What was my response? My first answer was an issue regarding time. Many Founding CEOs often tell me they don’t have time to work on the “leadership development stuff” that is usually important to enhancing their performance as a CEO. So, they “push back” on my suggestions that help them grow as a leader.
“I can’t,” was my second response. Founding CEOs say they “can’t” do something because they either don’t know how or they don’t want to put in the effort. “This is who I am and my team will have to deal with it,” is the attitude of some.
The audience member at “Startup Grind Cincinnati” asked me a followup question. “What do you do when a client doesn’t want to put in the effort to grow as a leader?” My response? “I don’t coach them,” I said.
Scanning the audience I saw a few shocked faces. But, it’s true. I can’t coach someone who doesn’t have the motivation to be coached.
Why is this relevant for Founding CEOs? Because, the same inquiry into motivations holds true for your team members. When you are diagnosing the performance of a team member, there are usually two lines of initial questioning that are helpful. Inexperienced CEOs may simply conclude that it is a skill or ability issue.

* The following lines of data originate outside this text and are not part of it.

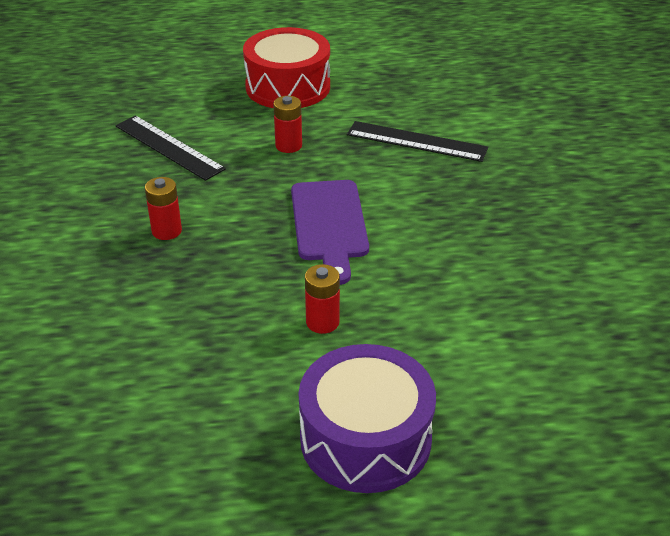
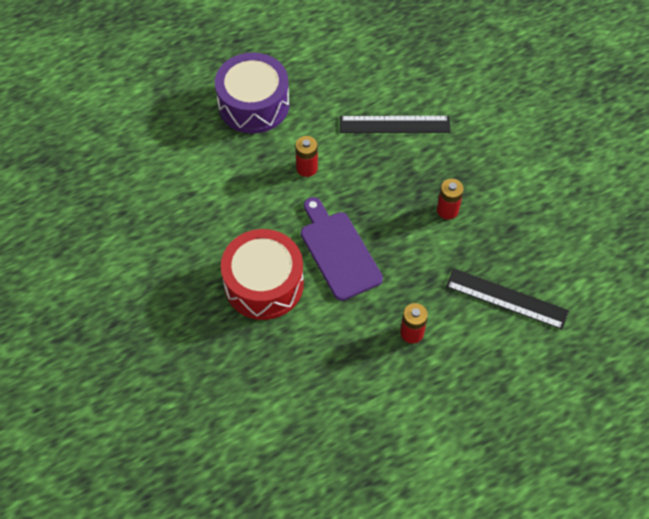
camera: 160 degrees right, 20 degrees up
red drum [243,27,330,108] -> red drum moved to [221,229,304,320]
black ruler [347,121,488,162] -> black ruler moved to [340,116,451,133]

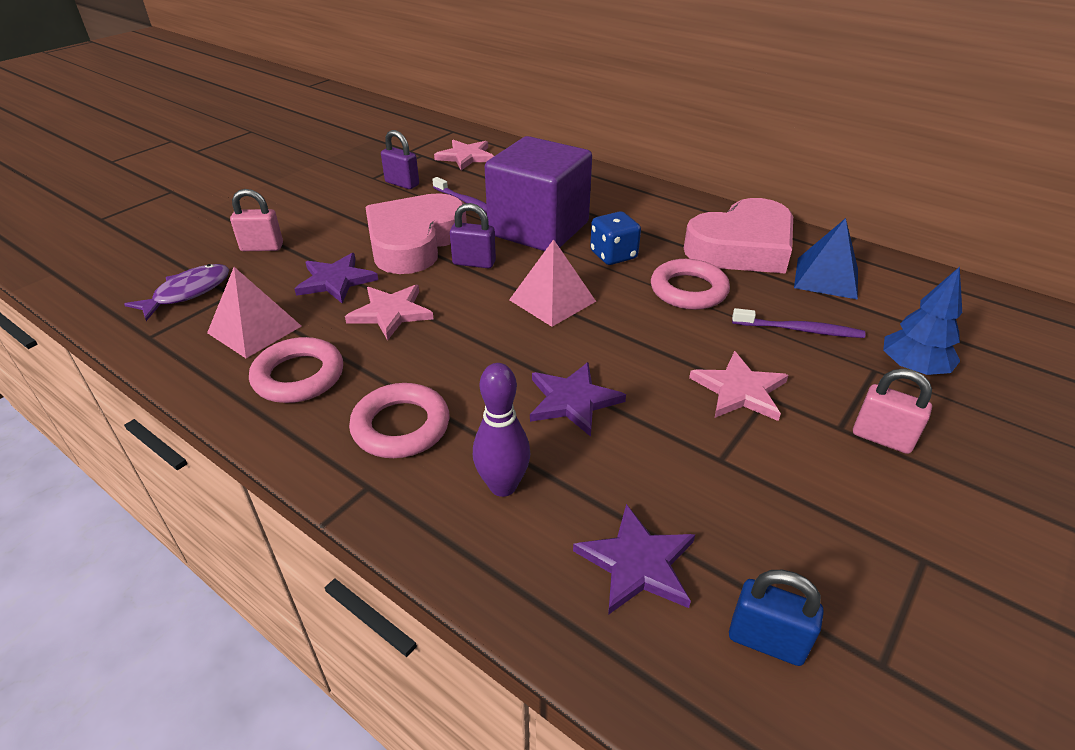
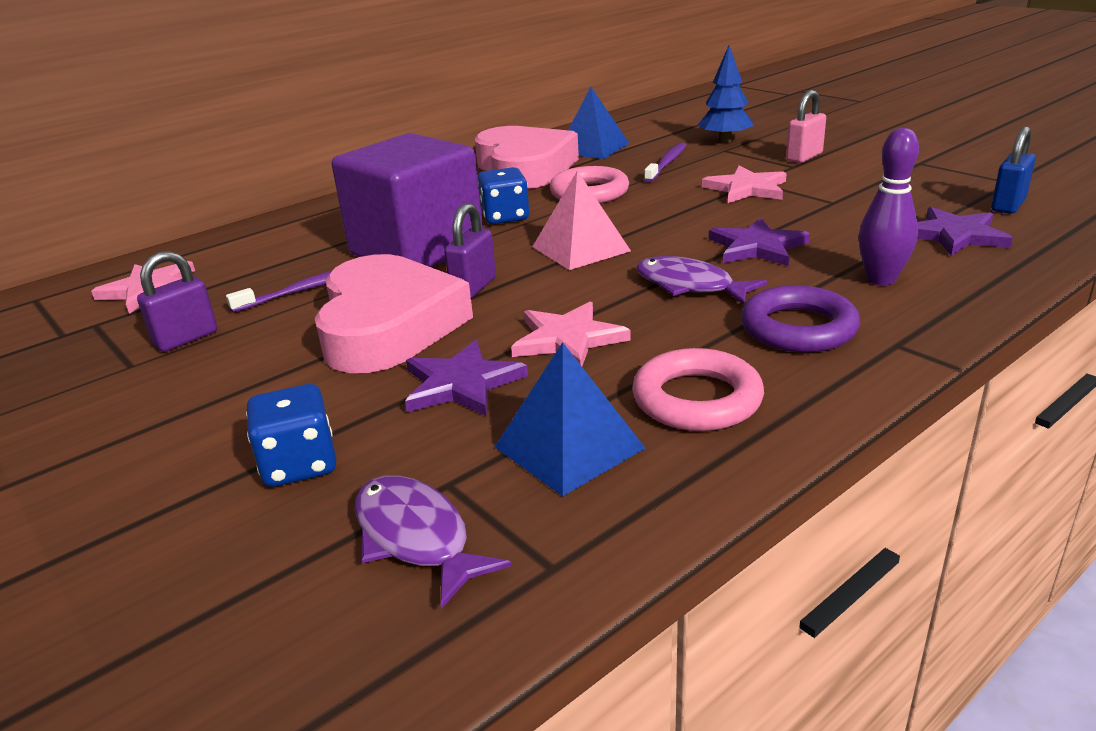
camera: 75 degrees left, 10 degrees down
pink pyramid [207,267,301,358] -> blue pyramid [495,342,645,496]
pink padlock [230,189,283,251] -> blue dice [246,384,336,487]
pink ring [349,383,449,458] -> purple ring [741,285,860,352]
pink heart [365,193,467,274] -> pink heart turned 135 degrees counterclockwise [315,254,473,373]
none -> purple fish [636,256,768,305]

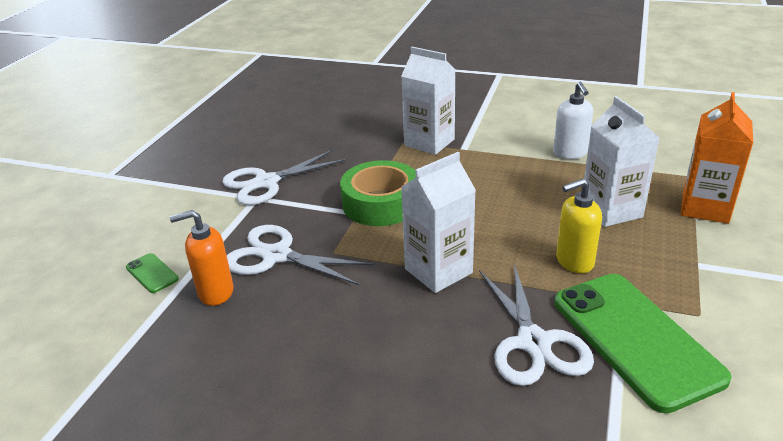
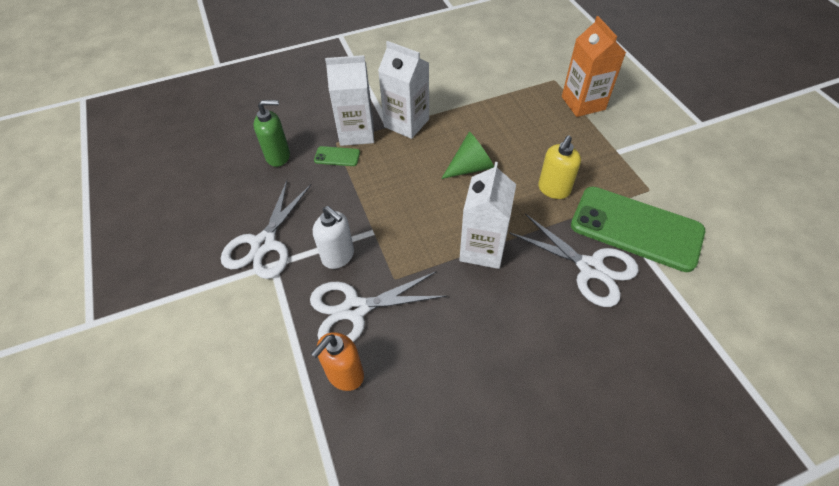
camera: 40 degrees left, 20 degrees up
green phone [126,253,179,293] -> green phone moved to [314,146,360,166]
green tape [340,160,416,226] -> none
white soap dispenser [553,82,593,159] -> white soap dispenser moved to [313,206,354,269]
white carton [584,96,659,227] -> white carton moved to [378,41,429,139]
none -> green soap dispenser [254,100,290,167]
none -> green cone [441,131,494,179]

And, that may be so. It’s certainly a legitimate line of inquiry.
- Is the poor performance the result of inadequate training?
- Is the poor performance because of a lack of resources to do the job?
- Did the skills needed in the role outgrow the current skills and abilities of the team member?
- Did the team member have the necessary skills when you hired him or her?
However, it may also be a motivation issue, as is sometimes the case with the Founding CEOs that are sent me way. As a CEO, you may forget that members of your leadership team also have a set of motivators that propel or repel them from growing and enhancing their performance.
Questions You Can Use
So, as a Founding CEO, how do you begin to diagnose individual leadership team member performance issues related to motivation? Here are some questions you might explore:
- Does the lack of motivation result from poorly communicated expectations?
- Are the incentives aligned with the team member’s interests?
- Are the incentives being equally distributed?
- Are the incentives linked to performance measures?
- Does the team member have the autonomy they need?
- Does the team member agree with the mission, vision, and value of the company?
- Is the team member in a role that matches their interests?
- Is the environment and culture aligned with this team member’s needs, hopes, and desires?
- Did the role change and the team member’s motivations to be in that role no longer fit?
- Have you cultivated a culture of trust?
- Do you expect others to have the same motivations as you? (Hmmm)
I could go on. But, I think you get the point.
Motivations propel our behaviors, as a Founding CEO and as a member of a leadership team. As a CEO, it’s important to have clarity on your own motivators so you can be clear headed about assessing and diagnosing the motivations of your team members. The performance of your company depends on it.
What questions do you ask to help diagnose the performance of your team members?